Says Sunita Narain, “Even after 55 years of Independence, India does not have legal standards that would help to clearly define ‘clean’ and ‘potable’ water. Municipalities can supply water that is neither potable nor drinkable, but there’s precious little a citizen can do. Under the law, no institution can be ultimately held responsible for quality, because nobody has defined standards that can be legally enforced.” The Central Public Health and Environmental Engineering Organisation (CPHEEO) under the Union ministry of urban development and poverty alleviation sets guidelines for drinking water quality. But these are merely guidelines. To make matters worse, municipalities are free to choose and supply as they will. For instance, section 42 of the Rajasthan Water Supply and Sewerage Corporation Act absolves the department of not supplying water in case of accidents, obstruction in supply during summer or a labour strike. Section 234 of the Calcutta Municipal Corporation Act, 1980 says the municipality should take steps to provide, “as far as possible”, a supply of wholesome water. Tripura Municipality Act says it will “try to supply”.

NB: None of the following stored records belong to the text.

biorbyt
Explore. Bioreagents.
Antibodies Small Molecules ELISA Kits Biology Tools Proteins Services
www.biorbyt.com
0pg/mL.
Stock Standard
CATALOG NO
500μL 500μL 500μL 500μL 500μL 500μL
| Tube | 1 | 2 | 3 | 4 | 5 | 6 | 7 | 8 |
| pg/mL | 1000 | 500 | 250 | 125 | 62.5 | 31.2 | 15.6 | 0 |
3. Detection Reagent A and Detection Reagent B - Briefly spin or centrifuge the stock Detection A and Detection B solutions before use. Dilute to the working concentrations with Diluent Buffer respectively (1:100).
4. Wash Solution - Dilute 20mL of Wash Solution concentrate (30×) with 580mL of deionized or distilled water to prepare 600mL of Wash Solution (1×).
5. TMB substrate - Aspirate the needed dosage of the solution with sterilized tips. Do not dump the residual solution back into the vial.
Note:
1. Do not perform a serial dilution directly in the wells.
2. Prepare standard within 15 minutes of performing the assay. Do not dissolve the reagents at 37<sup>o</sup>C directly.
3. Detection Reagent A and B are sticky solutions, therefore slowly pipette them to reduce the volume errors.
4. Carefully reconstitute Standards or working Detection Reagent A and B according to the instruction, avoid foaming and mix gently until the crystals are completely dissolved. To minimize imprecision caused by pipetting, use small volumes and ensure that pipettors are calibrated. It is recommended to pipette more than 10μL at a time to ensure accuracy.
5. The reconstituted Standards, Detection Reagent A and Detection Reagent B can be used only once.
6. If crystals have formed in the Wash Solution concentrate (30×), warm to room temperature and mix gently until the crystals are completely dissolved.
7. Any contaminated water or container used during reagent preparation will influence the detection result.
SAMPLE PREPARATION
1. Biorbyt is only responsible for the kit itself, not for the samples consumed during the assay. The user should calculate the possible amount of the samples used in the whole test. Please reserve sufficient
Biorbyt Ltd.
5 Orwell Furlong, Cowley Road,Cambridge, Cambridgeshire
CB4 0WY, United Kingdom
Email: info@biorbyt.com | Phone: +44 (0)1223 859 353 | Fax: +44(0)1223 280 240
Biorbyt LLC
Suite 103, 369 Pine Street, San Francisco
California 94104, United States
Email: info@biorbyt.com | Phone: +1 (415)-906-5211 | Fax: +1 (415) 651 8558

In 1996, a parliamentary Committee on Subordinate Legislation suggested that water treated and supplied by local authorities should be included under ‘food’ as “the agency responsible for supplying drinking water to the public has to ensure purity and the statute should bind it to do so”. But in its deposition before the committee, the ministry of urban development (which is responsible for drinking water quality in cities) averred that the inclusion of water under food would impose, on the agencies that supply water, a legal commitment to adhere to recognised standards. The agencies, it surmised, could not possibly meet such standards as they lacked the necessary financial resources.
Clearly, with dirty water becoming the single largest killer of babies in the country, it is vital that standards for what constitutes safe and potable water are defined and legislated.